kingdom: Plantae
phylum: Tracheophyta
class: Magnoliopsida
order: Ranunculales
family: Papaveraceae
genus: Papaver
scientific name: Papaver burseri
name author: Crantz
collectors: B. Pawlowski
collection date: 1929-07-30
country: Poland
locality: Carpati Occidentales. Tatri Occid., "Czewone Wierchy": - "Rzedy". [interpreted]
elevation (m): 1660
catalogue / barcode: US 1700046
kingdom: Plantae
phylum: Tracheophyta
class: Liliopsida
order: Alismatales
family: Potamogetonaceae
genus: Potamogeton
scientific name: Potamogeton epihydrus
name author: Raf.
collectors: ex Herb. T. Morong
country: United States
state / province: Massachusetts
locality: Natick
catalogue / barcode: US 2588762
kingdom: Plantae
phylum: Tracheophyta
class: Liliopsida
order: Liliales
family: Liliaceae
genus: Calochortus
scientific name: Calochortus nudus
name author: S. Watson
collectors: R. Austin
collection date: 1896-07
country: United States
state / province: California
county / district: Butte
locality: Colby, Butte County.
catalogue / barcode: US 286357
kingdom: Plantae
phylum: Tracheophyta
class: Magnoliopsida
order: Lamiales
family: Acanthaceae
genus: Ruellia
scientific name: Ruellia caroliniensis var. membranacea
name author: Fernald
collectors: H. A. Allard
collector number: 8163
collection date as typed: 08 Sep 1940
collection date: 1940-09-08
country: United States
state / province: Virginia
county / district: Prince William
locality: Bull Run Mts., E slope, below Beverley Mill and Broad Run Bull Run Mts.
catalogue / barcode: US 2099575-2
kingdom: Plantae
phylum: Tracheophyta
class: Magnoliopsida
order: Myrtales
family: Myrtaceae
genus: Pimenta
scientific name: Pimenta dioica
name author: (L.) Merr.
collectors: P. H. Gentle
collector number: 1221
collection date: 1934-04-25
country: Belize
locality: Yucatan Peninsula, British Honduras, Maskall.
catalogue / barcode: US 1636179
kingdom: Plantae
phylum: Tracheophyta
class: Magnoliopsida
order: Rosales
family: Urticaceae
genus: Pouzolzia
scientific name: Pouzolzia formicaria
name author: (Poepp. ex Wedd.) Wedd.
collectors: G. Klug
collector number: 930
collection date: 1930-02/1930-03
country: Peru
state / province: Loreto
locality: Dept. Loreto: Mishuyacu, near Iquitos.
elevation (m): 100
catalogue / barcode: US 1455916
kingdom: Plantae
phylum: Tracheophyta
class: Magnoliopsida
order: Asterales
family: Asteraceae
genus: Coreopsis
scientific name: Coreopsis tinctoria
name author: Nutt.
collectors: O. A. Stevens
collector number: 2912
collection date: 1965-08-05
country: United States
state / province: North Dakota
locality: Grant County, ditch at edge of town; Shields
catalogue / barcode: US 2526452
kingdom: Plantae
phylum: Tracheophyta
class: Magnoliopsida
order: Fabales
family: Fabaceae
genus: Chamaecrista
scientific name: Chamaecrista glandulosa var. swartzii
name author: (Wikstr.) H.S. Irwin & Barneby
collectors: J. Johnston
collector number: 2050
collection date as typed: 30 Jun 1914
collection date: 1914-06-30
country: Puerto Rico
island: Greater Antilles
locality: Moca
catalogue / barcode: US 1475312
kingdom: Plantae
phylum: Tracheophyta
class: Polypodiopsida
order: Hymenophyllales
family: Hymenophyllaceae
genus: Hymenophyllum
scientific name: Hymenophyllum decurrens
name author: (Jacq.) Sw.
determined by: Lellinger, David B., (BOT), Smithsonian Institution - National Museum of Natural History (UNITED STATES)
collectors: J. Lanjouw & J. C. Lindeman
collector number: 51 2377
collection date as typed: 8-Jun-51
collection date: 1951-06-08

- _Exercise prompt_:
Change "collectors" to "collected by" in the items, starting with the first line and going on through the line with "order: Liliales", and give back only those lines with nothing else altered.

- _Exercise solution_:
kingdom: Plantae
phylum: Tracheophyta
class: Magnoliopsida
order: Ranunculales
family: Papaveraceae
genus: Papaver
scientific name: Papaver burseri
name author: Crantz
collected by: B. Pawlowski
collection date: 1929-07-30
country: Poland
locality: Carpati Occidentales. Tatri Occid., "Czewone Wierchy": - "Rzedy". [interpreted]
elevation (m): 1660
catalogue / barcode: US 1700046
kingdom: Plantae
phylum: Tracheophyta
class: Liliopsida
order: Alismatales
family: Potamogetonaceae
genus: Potamogeton
scientific name: Potamogeton epihydrus
name author: Raf.
collected by: ex Herb. T. Morong
country: United States
state / province: Massachusetts
locality: Natick
catalogue / barcode: US 2588762
kingdom: Plantae
phylum: Tracheophyta
class: Liliopsida
order: Liliales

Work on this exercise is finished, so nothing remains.